___ PASSAGE ___

May 11-21, 2018
Each year, the Canadian Tulip Festival celebrates the return of spring by showcasing over a million tulips across Canada’s capital region. The festival is the largest of its kind in the world and attracts hundreds of thousands of visitors from around the globe.
The 66th edition of the festival, running May 11 to 21, 2018, celebrates the theme “A World of Tulips” with fun activities for the whole family including tours, entertainment and even fireworks – and much of it is free! Here are the main sites and programming highlights for this year’s festival:
Commissioners Park – Tulips galore and fireworks
Commissioners Park – home to the highest concentration of tulips in Ottawa – is truly tulip heaven! Over 250,000 tulips in dozens of different varieties bloom in large flower beds along a one-kilometre long pathway. The park is located along the picturesque Dows Lake section of the Rideau Canal, a UNESCO World Heritage Site that winds its way through downtown Ottawa. Among the flower beds, look out for this year’s official tulip: yellow Darwin Hybrids World Friendship Tulips.
During the festival, Commissioners Park is also home to special programming, walking and biking tours, artists, a tulip boutique, as well as the Tulip Legacy Plaza which recounts the festival’s fascinating history.
Walk along the nearby Dows Lake Pavilion Tulip Boardwalk and relax among tulips in special seating areas. And don’t miss the spectacular Victoria Day fireworks show on the evening of Sunday, May 20! Watch from the public areas or buy a VIP ticket to the viewing party which includes a cocktail.
To maximize your tulip enjoyment, follow the Tulip Trail between Commissioners Park and Lansdowne. This 20-minute stroll takes you by beautiful residential and city gardens, with interpretation markers, animation and entertainment along the way.
Lansdowne – Tulip art and culture
Situated between downtown Ottawa and Commissioners Park, Lansdowne is where you’ll find tulip-inspired indoor and outdoor spaces highlighting the flower as an international symbol of friendship and peace.
The historic Aberdeen Pavilion is transformed into a Tulip Gallery with tulip art exhibits, photography, displays, a market, artist workshops, children’s activities and entertainment on the Tulip Stage.
Programming highlights include a vintage automobile display, a giant Turkish Tulip carpet, five-foot-tall hand painted tulips in the United Nations Friendship Tulip Garden, a swing dance night with live big band music and a Mother’s Day Charity Brunch.

___

**WRITTEN PROBLEM A:**
Answer these from the tulip festival passage:
(i) How many tulips bloom in Commissioners Park?
(ii) What is this year's official tulip?
(iii) Which building becomes the Tulip Gallery?
**WRITTEN PROBLEM B:**
Reproduce the part of the tulip festival passage between "Walk along the" and "friendship and peace.", inclusive.

___ EXCERPTED DATA ___

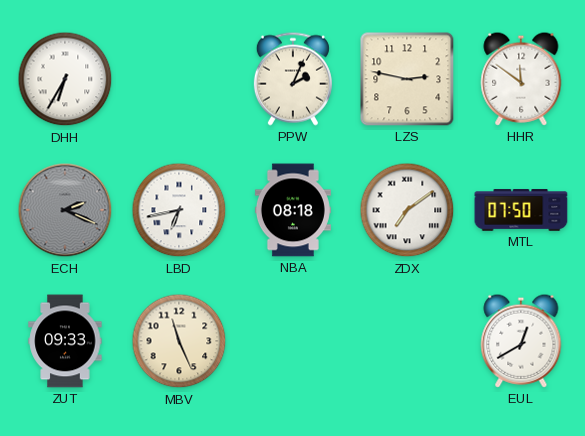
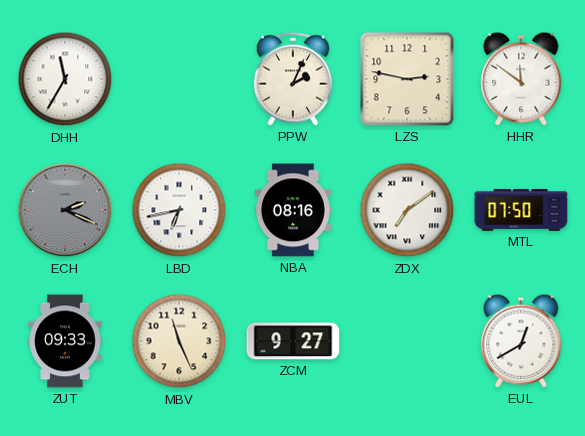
DHH: 6:35 -> 11:35
NBA: 08:18 -> 08:16
ZCM: none -> 9:27
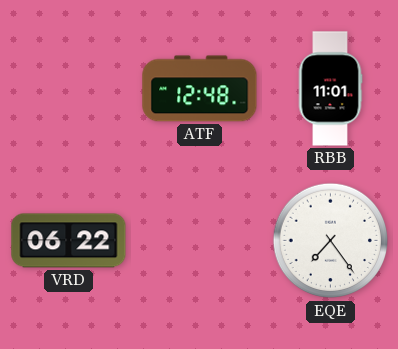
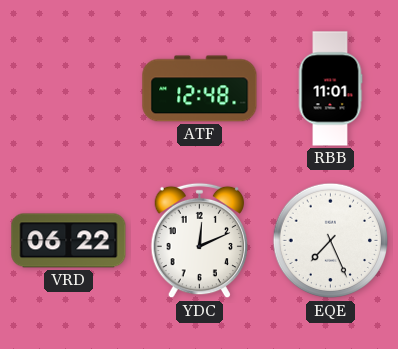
YDC: none -> 12:11
EQE: 7:24 -> 7:26
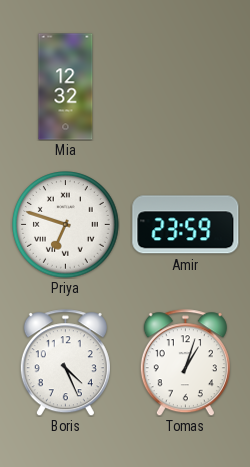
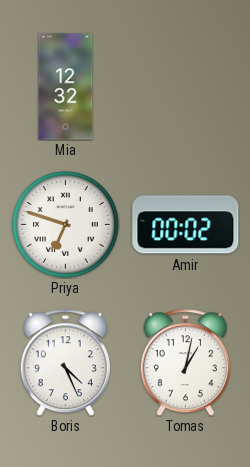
Amir: 23:59 -> 00:02
Tomas: 1:03 -> 1:02
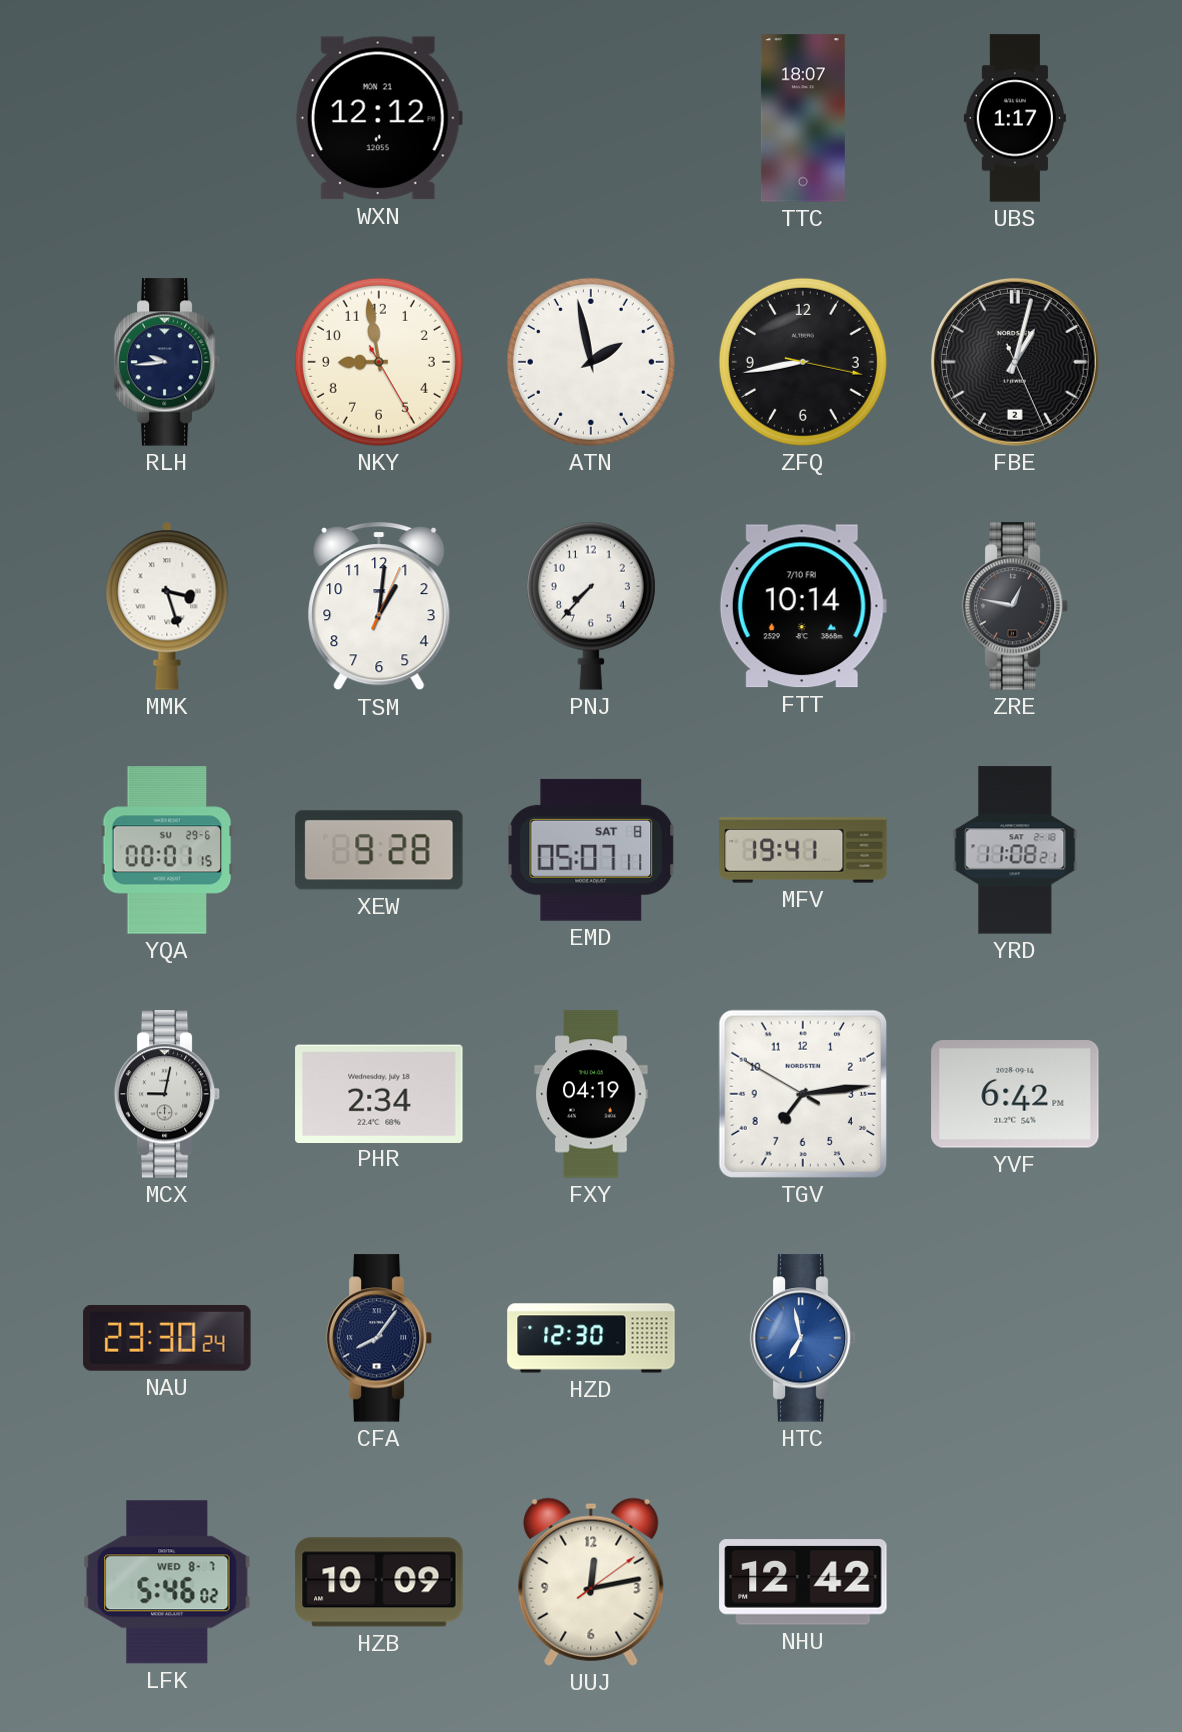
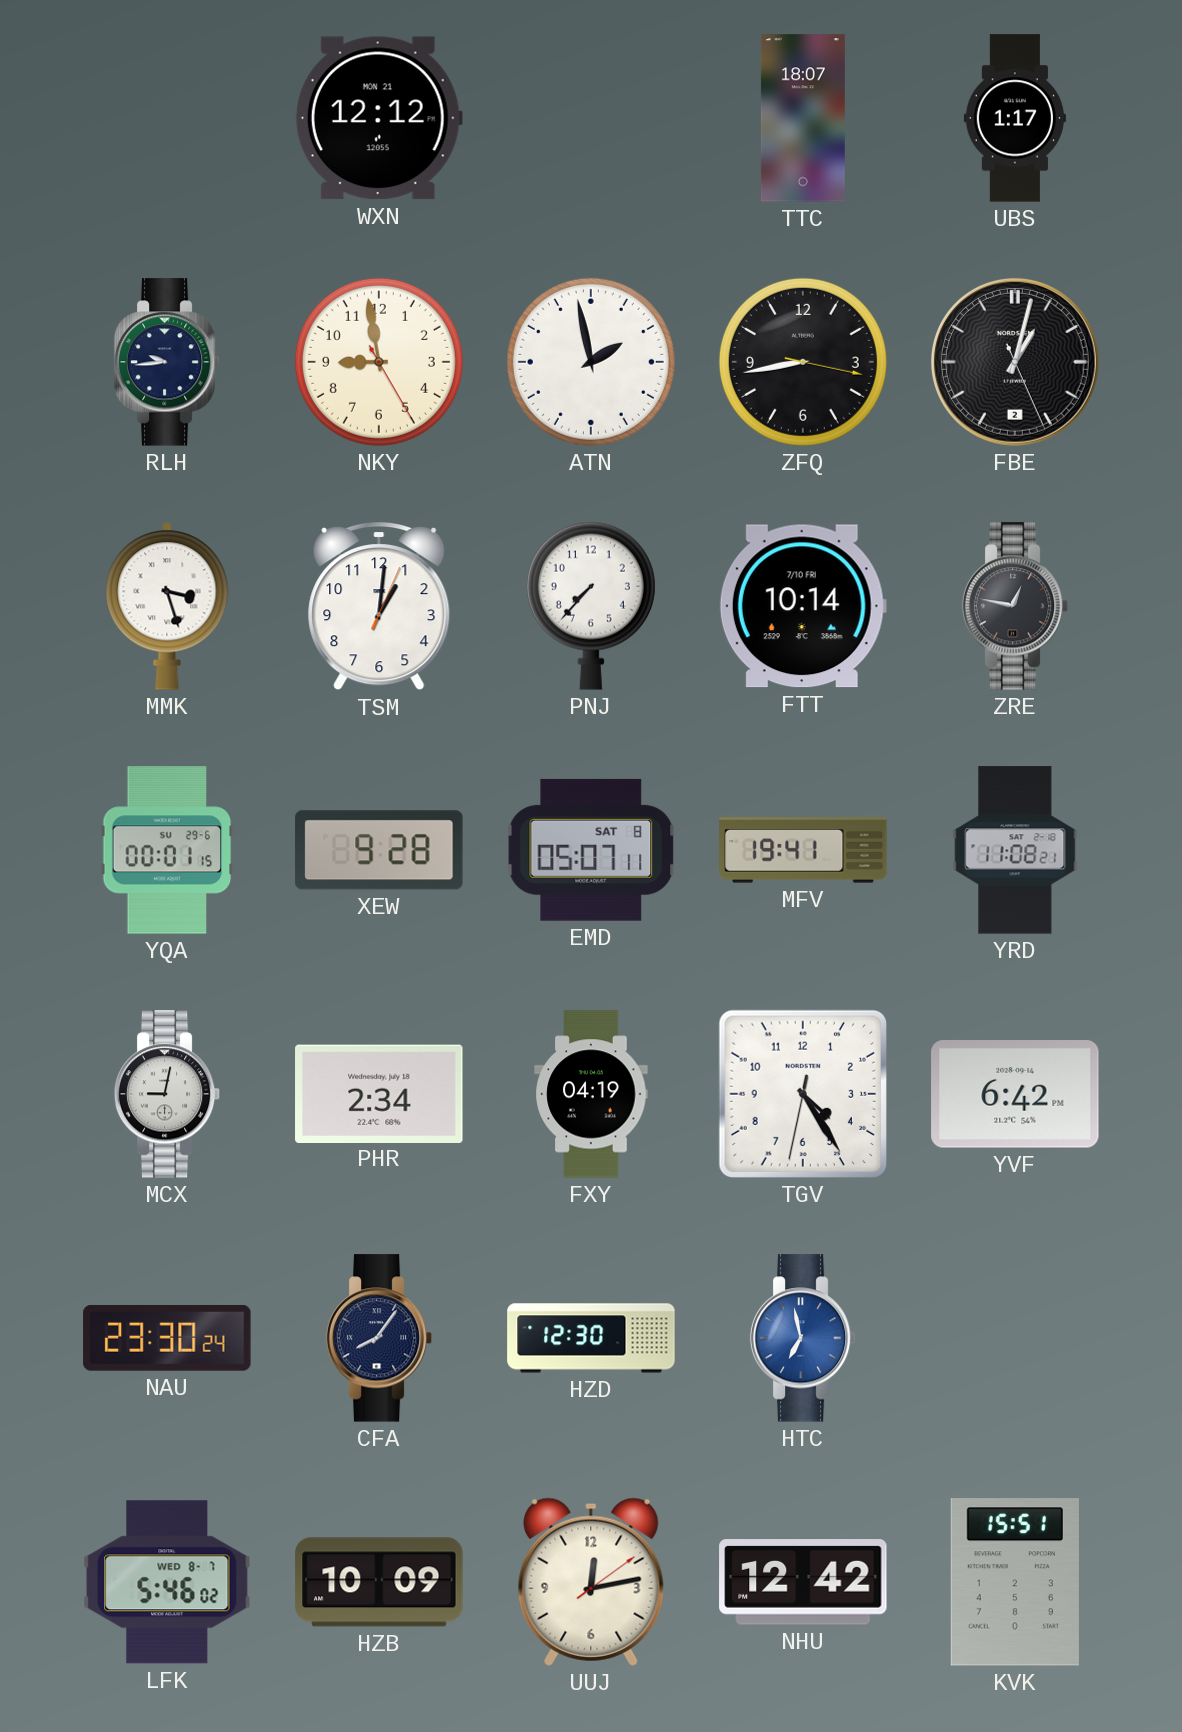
TGV: 7:13 -> 4:24
KVK: none -> 15:51
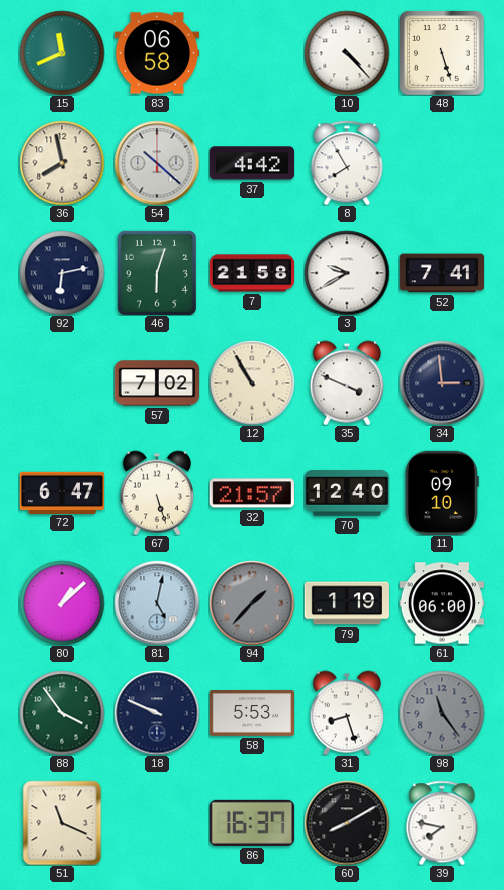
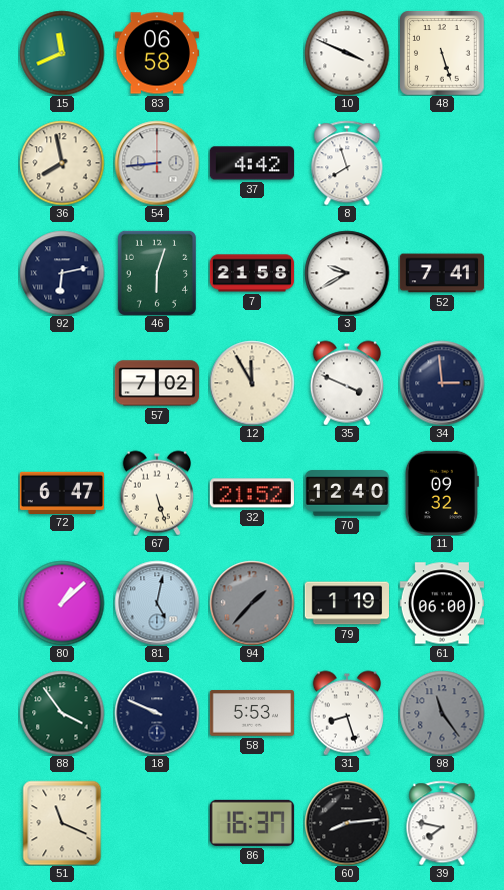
10: 4:23 -> 3:49
54: 10:22 -> 8:44
8: 7:55 -> 7:57
12: 10:55 -> 11:55
32: 21:57 -> 21:52
11: 09:10 -> 09:32
60: 8:10 -> 8:14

___

**EXERCISE RESULT A:**
(i) Over 250,000
(ii) Yellow Darwin Hybrids World Friendship Tulips
(iii) The historic Aberdeen Pavilion

**EXERCISE RESULT B:**
Walk along the nearby Dows Lake Pavilion Tulip Boardwalk and relax among tulips in special seating areas. And don’t miss the spectacular Victoria Day fireworks show on the evening of Sunday, May 20! Watch from the public areas or buy a VIP ticket to the viewing party which includes a cocktail.
To maximize your tulip enjoyment, follow the Tulip Trail between Commissioners Park and Lansdowne. This 20-minute stroll takes you by beautiful residential and city gardens, with interpretation markers, animation and entertainment along the way.
Lansdowne – Tulip art and culture
Situated between downtown Ottawa and Commissioners Park, Lansdowne is where you’ll find tulip-inspired indoor and outdoor spaces highlighting the flower as an international symbol of friendship and peace.